Altitude Branding - Making Time for EvolutionHave you heard or uttered something like this?

But I don’t have time for social media. I’m already doing 5,231 things, and I just can’t add something else.

Here’s what you have to face down. You make time for what matters.

Once upon a time, we didn’t think we had time for email, either. But gradually as we adopted it in pieces, it replaced and evolved the forms of communication we were using when it was more effective and efficient to do so. If we’d never given ourselves time to explore what it was capable of by somehow wedging it in, we’d never have realized a shred of its potential.

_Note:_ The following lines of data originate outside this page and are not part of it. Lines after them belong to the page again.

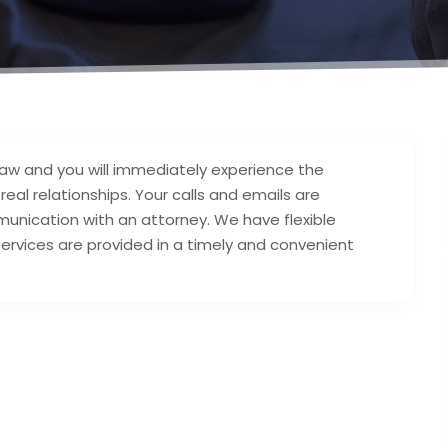
law and you will immediately experience the
real relationships. Your calls and emails are
nication with an attorney. We have flexible
ervices are provided in a timely and convenient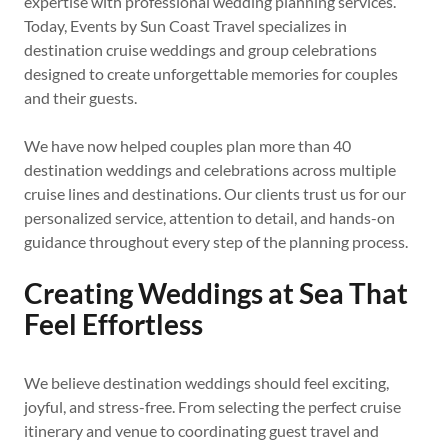
expertise with professional wedding planning services.
Today, Events by Sun Coast Travel specializes in
destination cruise weddings and group celebrations
designed to create unforgettable memories for couples
and their guests.
We have now helped couples plan more than 40
destination weddings and celebrations across multiple
cruise lines and destinations. Our clients trust us for our
personalized service, attention to detail, and hands-on
guidance throughout every step of the planning process.
Creating Weddings at Sea That
Feel Effortless
We believe destination weddings should feel exciting,
joyful, and stress-free. From selecting the perfect cruise
itinerary and venue to coordinating guest travel and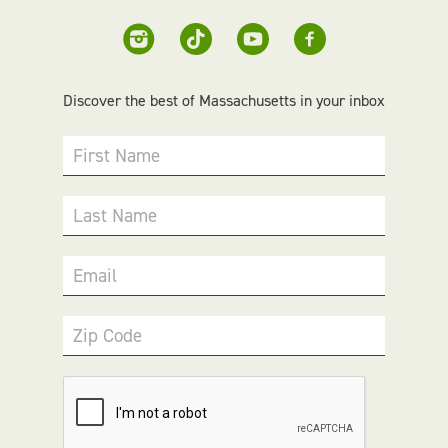
Discover the best of Massachusetts in your inbox
First Name
Last Name
Email
Zip Code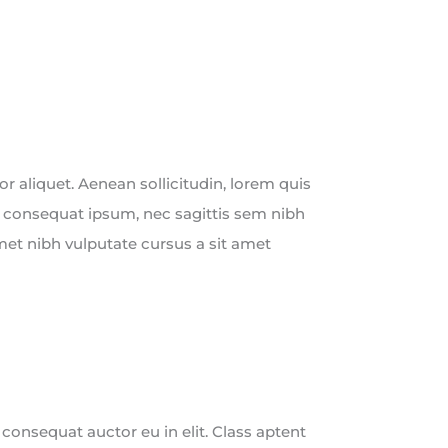
tor aliquet. Aenean sollicitudin, lorem quis
t consequat ipsum, nec sagittis sem nibh
 amet nibh vulputate cursus a sit amet
 consequat auctor eu in elit. Class aptent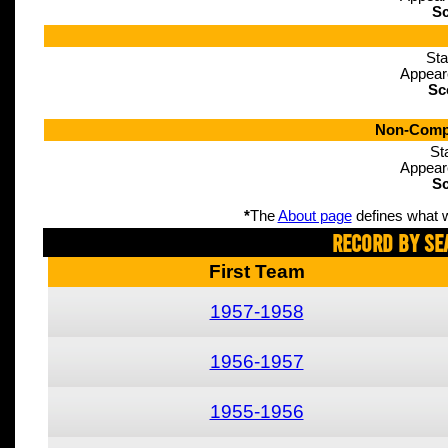
Sc
Sta
Appear
Sc
Non-Compe
St
Appear
Sc
*
The
About page
defines what w
Record By Se
First Team
1957-1958
1956-1957
1955-1956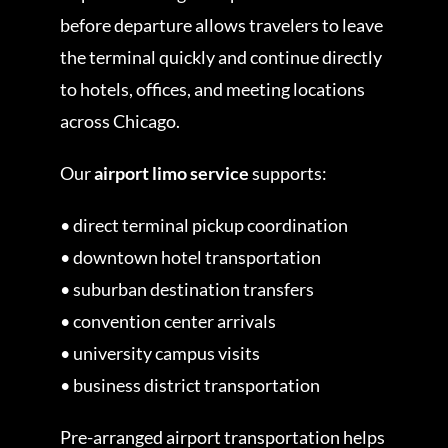
before departure allows travelers to leave
the terminal quickly and continue directly
to hotels, offices, and meeting locations
across Chicago.
Our
airport limo service
supports:
• direct terminal pickup coordination
• downtown hotel transportation
• suburban destination transfers
• convention center arrivals
• university campus visits
• business district transportation
Pre-arranged airport transportation helps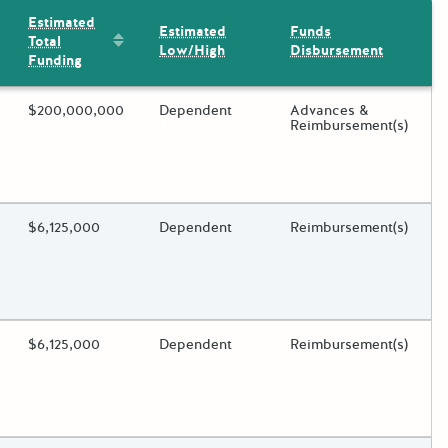
Estimated
Estimated
Funds
Sort by: Estimated Total Funding
Total
Low/High
Disbursement
Funding
ding?
Estimated Total Funding
$200,000,000
Estimated Low/High
Dependent
Funds Disbursement
Advances &
Reimbursement(s)
oggle.
ding?
Estimated Total Funding
$6,125,000
Estimated Low/High
Dependent
Funds Disbursement
Reimbursement(s)
oggle.
ding?
Estimated Total Funding
$6,125,000
Estimated Low/High
Dependent
Funds Disbursement
Reimbursement(s)
oggle.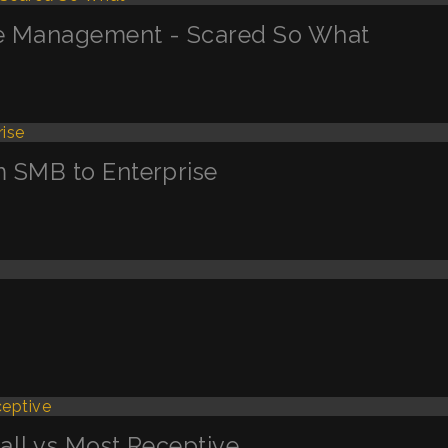
ge Management - Scared So What
m SMB to Enterprise
Call vs Most Receptive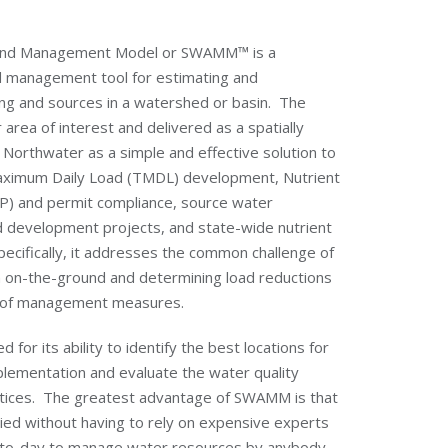
 and Management Model or SWAMM™ is a
d management tool for estimating and
ding and sources in a watershed or basin. The
 area of interest and delivered as a spatially
y Northwater as a simple and effective solution to
aximum Daily Load (TMDL) development, Nutrient
) and permit compliance, source water
nd development projects, and state-wide nutrient
pecifically, it addresses the common challenge of
ion on-the-ground and determining load reductions
t of management measures.
r its ability to identify the best locations for
ementation and evaluate the water quality
ctices. The greatest advantage of SWAMM is that
pplied without having to rely on expensive experts
-to-day to manage water resources by anybody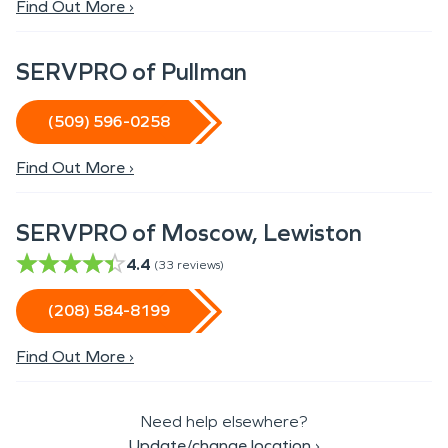
Find Out More ›
SERVPRO of Pullman
(509) 596-0258
Find Out More ›
SERVPRO of Moscow, Lewiston
4.4
(
33
reviews)
(208) 584-8199
Find Out More ›
Need help elsewhere?
Update/change location
›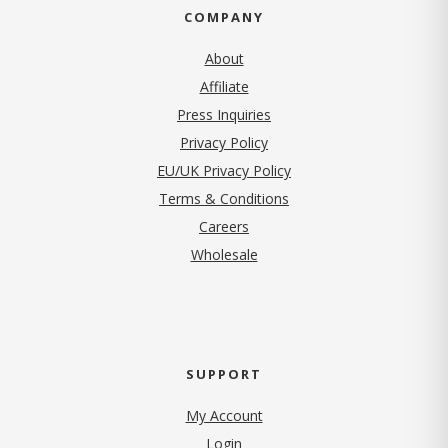
COMPANY
About
Affiliate
Press Inquiries
(opens in new tab)
Privacy Policy
EU/UK Privacy Policy
Terms & Conditions
(opens in new tab)
Careers
Wholesale
SUPPORT
My Account
Login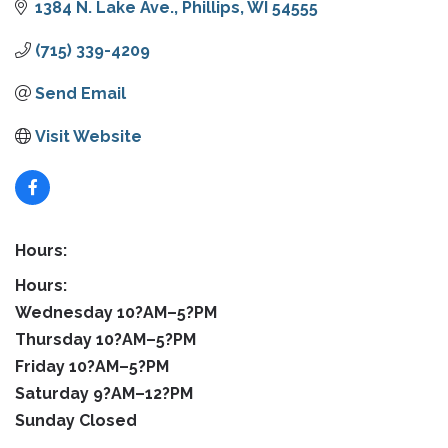
1384 N. Lake Ave.
Phillips
WI
54555
(715) 339-4209
Send Email
Visit Website
Hours:
Hours:
Wednesday 10?AM–5?PM
Thursday 10?AM–5?PM
Friday 10?AM–5?PM
Saturday 9?AM–12?PM
Sunday Closed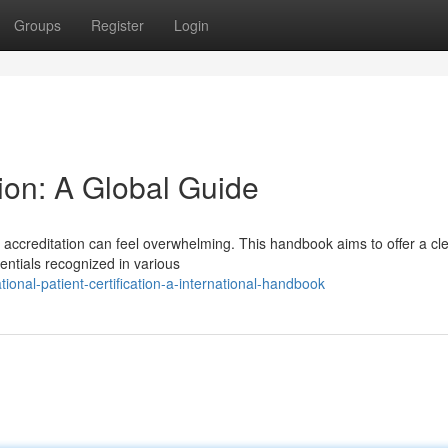
Groups
Register
Login
ion: A Global Guide
 accreditation can feel overwhelming. This handbook aims to offer a cl
dentials recognized in various
onal-patient-certification-a-international-handbook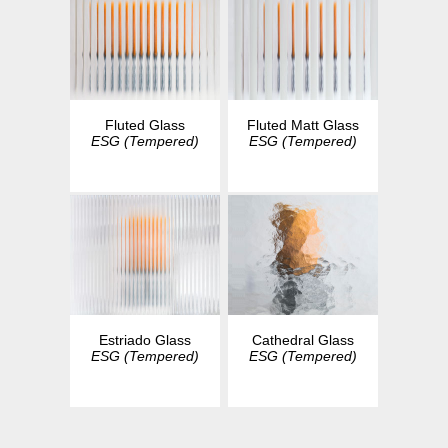
Fluted Glass
Fluted Matt Glass
ESG (Tempered)
ESG (Tempered)
Estriado Glass
Cathedral Glass
ESG (Tempered)
ESG (Tempered)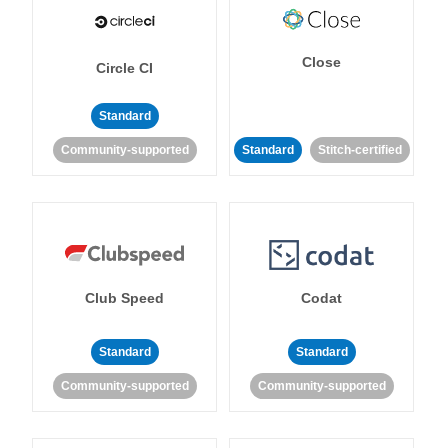
Close
Circle CI
Standard
Community-supported
Standard
Stitch-certified
Club Speed
Codat
Standard
Standard
Community-supported
Community-supported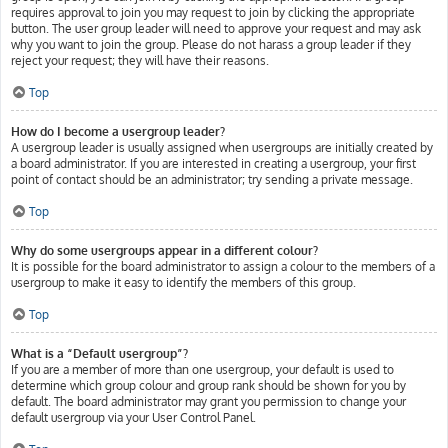
requires approval to join you may request to join by clicking the appropriate
button. The user group leader will need to approve your request and may ask
why you want to join the group. Please do not harass a group leader if they
reject your request; they will have their reasons.
Top
How do I become a usergroup leader?
A usergroup leader is usually assigned when usergroups are initially created by
a board administrator. If you are interested in creating a usergroup, your first
point of contact should be an administrator; try sending a private message.
Top
Why do some usergroups appear in a different colour?
It is possible for the board administrator to assign a colour to the members of a
usergroup to make it easy to identify the members of this group.
Top
What is a “Default usergroup”?
If you are a member of more than one usergroup, your default is used to
determine which group colour and group rank should be shown for you by
default. The board administrator may grant you permission to change your
default usergroup via your User Control Panel.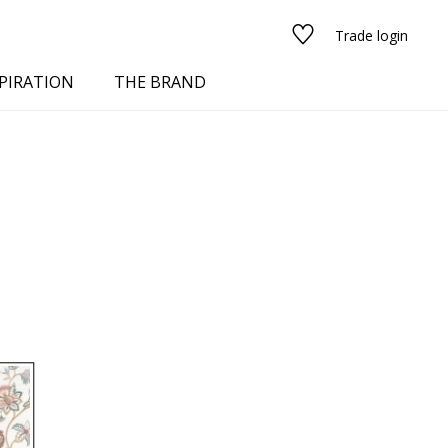
Trade login
PIRATION
THE BRAND
red
See all fabrics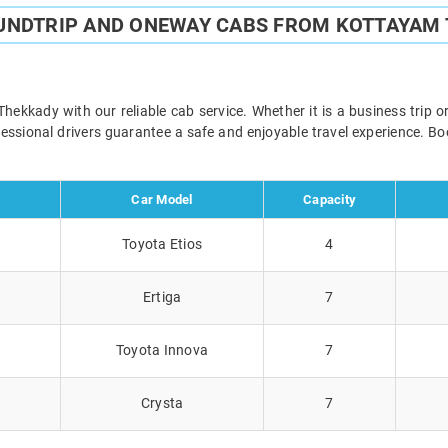
UNDTRIP AND ONEWAY CABS FROM KOTTAYAM
kkady with our reliable cab service. Whether it is a business trip o
ofessional drivers guarantee a safe and enjoyable travel experience. 
Car Model
Capacity
Toyota Etios
4
Ertiga
7
Toyota Innova
7
Crysta
7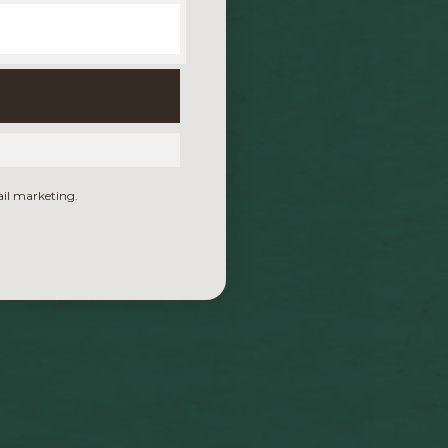
ail marketing.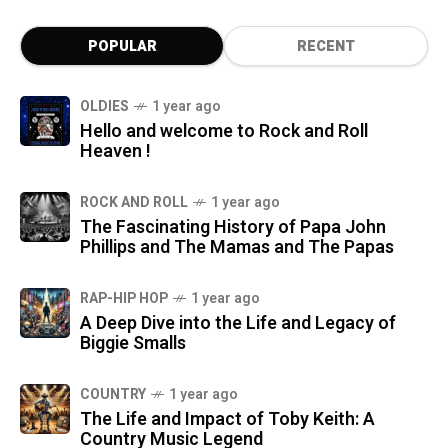
POPULAR
RECENT
OLDIES
1 year ago
Hello and welcome to Rock and Roll
Heaven !
ROCK AND ROLL
1 year ago
The Fascinating History of Papa John
Phillips and The Mamas and The Papas
RAP-HIP HOP
1 year ago
A Deep Dive into the Life and Legacy of
Biggie Smalls
COUNTRY
1 year ago
The Life and Impact of Toby Keith: A
Country Music Legend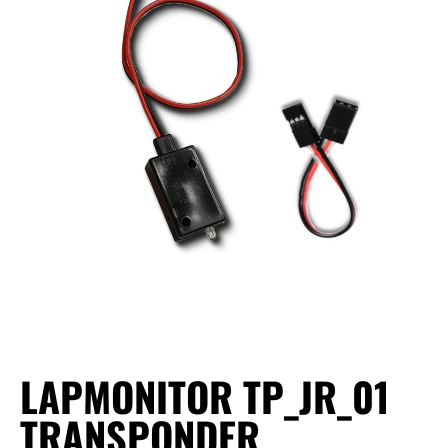
LAPMONITOR TP_JR_01
TRANSPONDER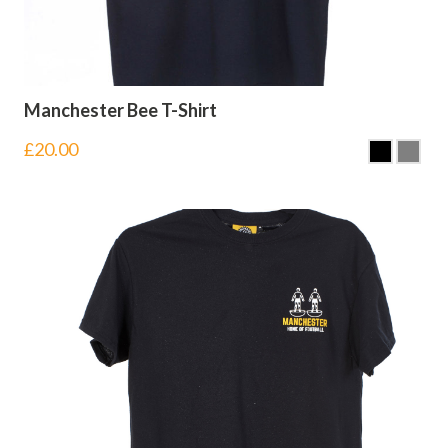
Manchester Bee T-Shirt
£
20.00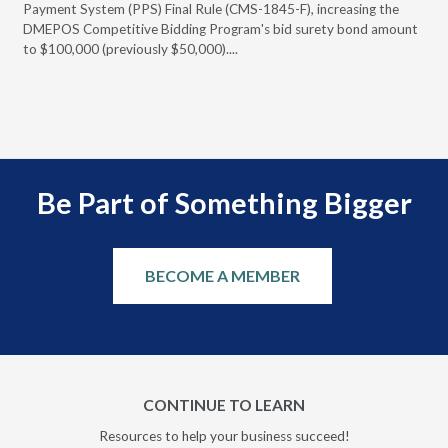
Payment System (PPS) Final Rule (CMS-1845-F), increasing the
DMEPOS Competitive Bidding Program's bid surety bond amount
t
to $100,000 (previously $50,000)....
r
Be Part of Something Bigger
BECOME A MEMBER
CONTINUE TO LEARN
Resources to help your business succeed!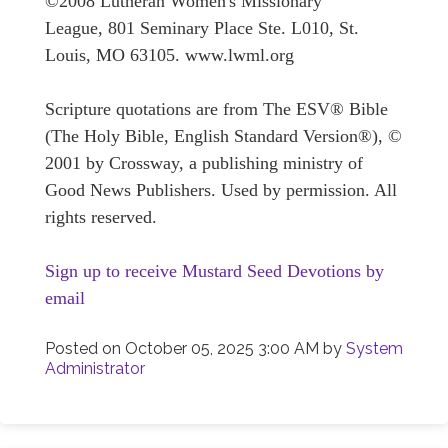
©2008 Lutheran Women's Missionary
League, 801 Seminary Place Ste. L010, St.
Louis, MO 63105. www.lwml.org
Scripture quotations are from The ESV® Bible
(The Holy Bible, English Standard Version®), ©
2001 by Crossway, a publishing ministry of
Good News Publishers. Used by permission. All
rights reserved.
Sign up to receive Mustard Seed Devotions by
email
Posted on
October 05, 2025 3:00 AM
by
System
Administrator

We’re at a similar place with social media. When we’re fighting upstream about finding time, what we’re really saying is that we’re afraid to spend time on something that won’t bear out in the long run, because then we will have wasted our efforts. Or we’ll be blamed for chasing windmills, and our judgment will stand in question. I can make a case all day long for no learning being a futile one, but I digress…

Harnessing Potential

You’re not going to have a guarantee of anything mattering in terms of “I’m absolutely certain this won’t fail.” You never, ever have those guarantees in business, even if there are years of precedent to back you up. You can always be the anomale, or the one with the fatal flaw in execution. Yes. It can happen to you.

Things that have potential need time for exploration. Which means that, in order to lead, you may have to tuck new stuff in among the other things you’re doing. Pick one thing to try. Sacrifice something. Test a hypothesis on a finite basis. Analyze what isn’t working super well, and take a chance on replacing it with something different.

If you’ll only carve out time for something when you have a guarantee of success, or when someone else gives you permission to drop something else, you’re going to be waiting a while.

Embracing the Unknown

Creating change requires a certain amount of dedication in order to seek out what’s possible, and that change needs time to incubate, take hold, and bear fruit. Recognizing that is a critical thing.

Social media often starts off as an “and”, something we need to tack on. So, too, with most new and unfamiliar things. We have to do a little more now in order that we can look at everything together later, and decide what to keep.

The very act of exploring new territory implies that you aren’t certain where you might end up, and accepting a bit of the unknown.

If you’re content to wait until someone else has gone before you, by all means, hang out and see what gives. But me? I’m an explorer. And if I see the glimmer of a new path, I’ll find the time to explore where it might lead.

What do you say? Could that explorer be you?